Seit 1965 hat der ehrenamtliche Bodendenkmalpfleger – unser Vereinsmitglied – Wolfgang Bernhardt auf dem „Rosinenberg“ bei Oberthau rund 1400 ausgepflügte Feuersteinartefakte geborgen. Der Ortsteil der Gemeinde Schkopau im Saalekreis liegt unweit vom Schkeuditzer Kreuz in der Aue der Weißen Elster in einer von intensiver Landwirtschaft geprägten Region. Neben Feuersteinabschlägen, Klingen und Kernen wurden auch drei sogenannte „Ahrensburger Stielspitzen“ ausgepflügt, Belege für die Zuordnung des Platzes zur gleichnamigen Kultur des Spätpaläolithikums um etwa 11.000 v. Chr. Diese nach einer Ortschaft bei Hamburg benannte Kultur gehört in eine besonders spannende Phase an der Wende von der letzten Eiszeit zur warmzeitlichen geologischen Gegenwart (Holozän). Nachdem es im Gefolge des eiszeitlichen Kältemaximums seit etwa 17.000 v. Chr. allmählich wärmer geworden war und erste menschliche Populationen das Flachland des nördlichen Mitteleuropa erneut zu besiedeln begannen, kam es vor etwa 12.680 „Warvenjahren“ (gezählt anhand jahreszeitlich geschichteter Ablagerungen in Skandinavien) zu einer plötzlichen Abkühlung, die etwa ein Jahrtausend andauerte. Die Gletscher stießen wieder vor und die Tundra breitete sich aus. Die Ahrensburger Jäger, spezialisiert auf Rentiere, lebten in einer Region am Südrand der Ostsee, die auch das südliche Nordseeküstengebiet umfasste und die damals wegen des in den Gletschern gespeicherten Wassers noch großflächig trocken liegende südliche Nordsee selbst. Oberthau ist einer der südlichsten Fundplätze. Über die Ursachen der nach der arktischen Pflanze Dryas octopetala „Jüngere Dryaszeit“ benannten plötzlichen Abkühlung gibt es verschiedene Hypothesen – von Vulkanausbrüchen bis zum Einschlag eines Kometenbruchstücks.
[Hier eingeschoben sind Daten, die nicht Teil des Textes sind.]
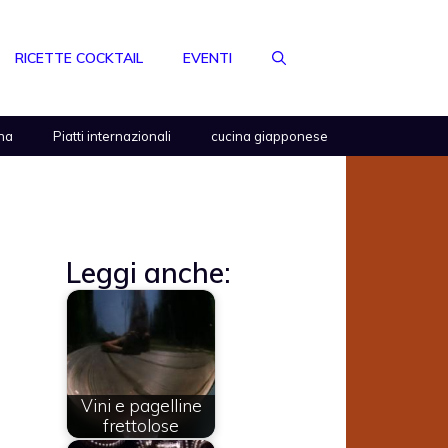
RICETTE COCKTAIL
EVENTI
na
Piatti internazionali
cucina giapponese
Leggi anche:
Vini e pagelline
frettolose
Freigesetzte Staubmassen hätten dann die Sonne verdunkelt und so die Abkühlung bewirkt. Auch ein Szenario wie beim Hollywoodfilm „The Day After Tomorrow“ wäre denkbar – plötzliche Abkühlung infolge Ausbleibens des den Nordatlantik wärmenden Golfstroms. Diese Abkühlung hätte paradoxerweise durch den Abtauprozess des großen nordamerikanischen Eisschildes der letzten Kaltzeit ausgelöst werden können. Der Zustrom von Süßwasser hätte dann den Golfstrom unterbrochen.

Abb. 2: Eine Ahrensburger Stielspitze, die während der Grabung geborgen wurde.
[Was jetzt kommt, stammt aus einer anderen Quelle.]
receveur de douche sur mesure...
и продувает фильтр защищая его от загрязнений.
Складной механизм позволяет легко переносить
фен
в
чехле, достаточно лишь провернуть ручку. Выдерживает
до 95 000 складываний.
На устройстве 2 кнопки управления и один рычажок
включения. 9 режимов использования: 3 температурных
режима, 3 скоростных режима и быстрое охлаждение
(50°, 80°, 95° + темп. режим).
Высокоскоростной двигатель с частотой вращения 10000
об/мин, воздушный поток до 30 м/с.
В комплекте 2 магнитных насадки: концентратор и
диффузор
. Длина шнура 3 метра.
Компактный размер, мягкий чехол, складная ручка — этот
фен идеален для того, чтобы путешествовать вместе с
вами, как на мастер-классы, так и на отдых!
Ziel der Grabung war es festzustellen, ob außer den ausgepflügten Funden auch Befunde im Boden erhalten geblieben waren. Bereits 2015 war der Oberflächenfundplatz durch einen Suchschnitt sondiert worden, 2018 sollten Erkenntnisse über die Lagerungsbedingungen der Artefakte und Rückschlüsse auf Art und Funktion des Fundplatzes gewonnen werden. Die freigelegten Befunde wurden durch den Grabungsleiter Hans Ansorg vorgestellt (Abb. 1); auch die Funde konnten besichtigt werden.

Ausgegraben wurde in schachbrettartig versetzten Quadraten, um das Areal möglichst umfassend zu erkunden. Das Vorhandensein einer Fundschicht wurde bestätigt. Unter einem dünnen Band sandigen Sedimentes in 40 cm Tiefe mit verlagerten Feuersteinartefakten – wohl aus der Mittelsteinzeit –  befanden sich die Artefakte in der darunter liegenden, humosen Schicht noch nahezu in ihrer „in situ“ Schlagposition. In Fundakkumulationen mit Durchmessern zwischen 15 und 40 cm wurden jeweils zwischen 5 und 30 Artefakte entdeckt. Zu den Funden zählt auch eine weitere Stielspitze, die sich besonders durch ihre Länge und schmale Beschaffenheit auszeichnet, mit einer steilen Retusche an beiden Seiten des Stiels. Das Funktionsende hingegen ist spitz und nicht retuschiert (Abb. 2).

Eine erste Betrachtung und Einschätzung der im Rahmen der Grabung geborgenen Funde bestätigte so die Zugehörigkeit zur Ahrensburger Kultur. Neben der typischen Ahrensburger Stielspitze sprechen auch überdurchschnittlich große Klingen (Längen bis zu 8 cm) dafür, ebenso wie die Beschaffenheit der wenigen gefundenen Klingenkerne, zum Teil in bipolarer Abbauweise, sowie die speckig glänzende Patina sämtlicher Funde der humosen Schicht. Um die ehemalige Nutzung des Areals bestimmen zu können, ist es jedoch notwendig, den Fundplatz ist seiner Gesamtheit zu erfassen und auszugraben. Dies wird voraussichtlich im Sommer 2019 erfolgen.